===== Data for processing

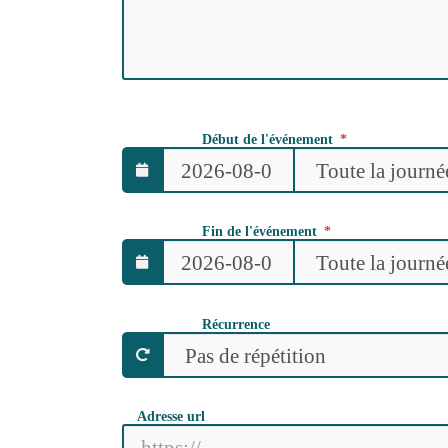
Début de l'événement
Fin de l'événement
Récurrence
Adresse url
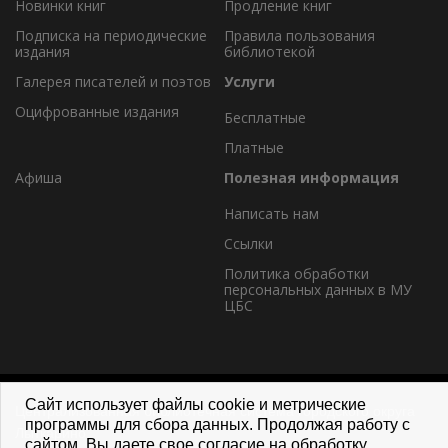
Новинки книг
Продление книг
Подписка на периодические
Правила пользования
издания
библиотекой
Галерея писателей и поэтов
Услуги
Оцифрованные издания
Бесплатные
Платные
Афиша
Полезная информация
Написать нам
Ссылки
Политика обработки
персональных данных в МУ
ЦБС
Сайт использует файлы cookie и метрические
Централизованная библиотечная система городского округа
программы для сбора данных. Продолжая работу с
Лыткарино
сайтом, Вы даете свое согласие на обработку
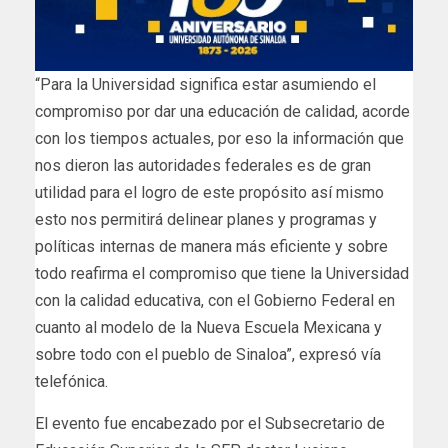
“Para la Universidad significa estar asumiendo el
compromiso por dar una educación de calidad, acorde
con los tiempos actuales, por eso la información que
nos dieron las autoridades federales es de gran
utilidad para el logro de este propósito así mismo
esto nos permitirá delinear planes y programas y
políticas internas de manera más eficiente y sobre
todo reafirma el compromiso que tiene la Universidad
con la calidad educativa, con el Gobierno Federal en
cuanto al modelo de la Nueva Escuela Mexicana y
sobre todo con el pueblo de Sinaloa”, expresó vía
telefónica.
El evento fue encabezado por el Subsecretario de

==========

Task statement
What belongs in the answer is each line from the listing above that contains "événement".

Problem solution
Début de l'événement
Fin de l'événement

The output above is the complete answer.